デジタル3D映像の高効率符号化と放送記録技術の開発と実用化

技術開発者

パナソニック株式会社 R&D本部
クラウドソリューションセンター 室長 小塚 雅之

技術開発者 パナソニック ノースアメリカ株式会社
パナソニックハリウッド研究所 所長 柏木 吉一郎
技術開発者 パナソニック株式会社 R&D本部
R&D戦略室 顧問 大嶋 光昭

開発業績の概要

  19世紀の映画の発明以来、立体映画の商用化が試みられたが、普及するには至らなかった。1995年にコンピュータグラフィックスを用いた長編映画が登場し、デジタル処理による理想的な3D映画実現の可能性を見た受賞者らは、世界に先駆けデジタル3D映像信号の符号化、放送、記録技術の開発に着手した。
 デジタル処理された立体映画のリアルな臨場感を民生機器で実現するためには、両眼用のHD映像データを、品質を損なうことなく削減することが課題であった。このため、(1)左眼映像データと、左眼と右眼の差分データとを送るMPEG-4 MVC(Multiview Video Coding)の基本技術を開発(1996年)することによって右眼映像データ量を半減した。また、(2)HD映像の圧縮効率そのものを2倍に高める符号化技術を開発しMPEG-4 AVC(Advanced Video Coding)ハイプロファイルとして規格化した(2004年)。この結果、HD-3D映画を1枚の光ディスクや既存のTV放送帯域で提供可能となった(図1)。
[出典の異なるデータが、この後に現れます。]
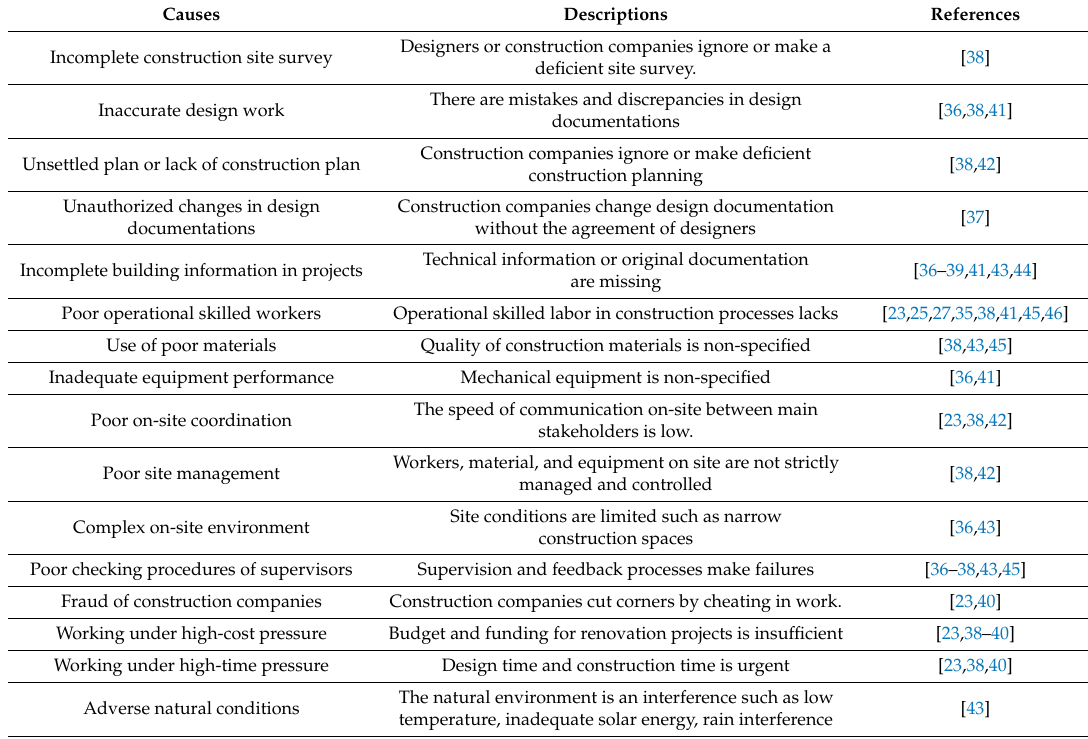
Table 1. List of identified causes from a literature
さらに、(3) 既存の2D機器では3Dコンテンツが2D映像で見える2D/3Dの2層ファイル構造と(4)2D、3Dコンテンツを識別する基本技術を考案(1996年)、規格化し、既存の2D機器との完全互換が実現した。
 本技術を用いた世界初の3D-DVD再生装置を製作し、1999年ハリウッドの映画会社に提案、さらに、パナソニックハリウッド研究所において映画会社と連携、3D映像の画質向上と標準化活動を進め、2008年には3D映画『アバター』と制作提携を行うとともに、2009年に本技術を基幹部に用いた3D規格の国際標準化(Blu-ray3D規格、HDMI伝送規格:2012年DVB規格化)を実現した。2010年に製品化した世界初のフルHD・3D関連機器(図2)は、民生用3D市場の立ち上がりに大きく貢献した。現在では多くの製品が3D規格に対応するようになり、そのほぼ全てに本技術が採用されている。エンタテインメント分野にとどまらず、医療、教育等の幅広い分野での3Dの活用も広がり、今後のさらなる展開が期待される。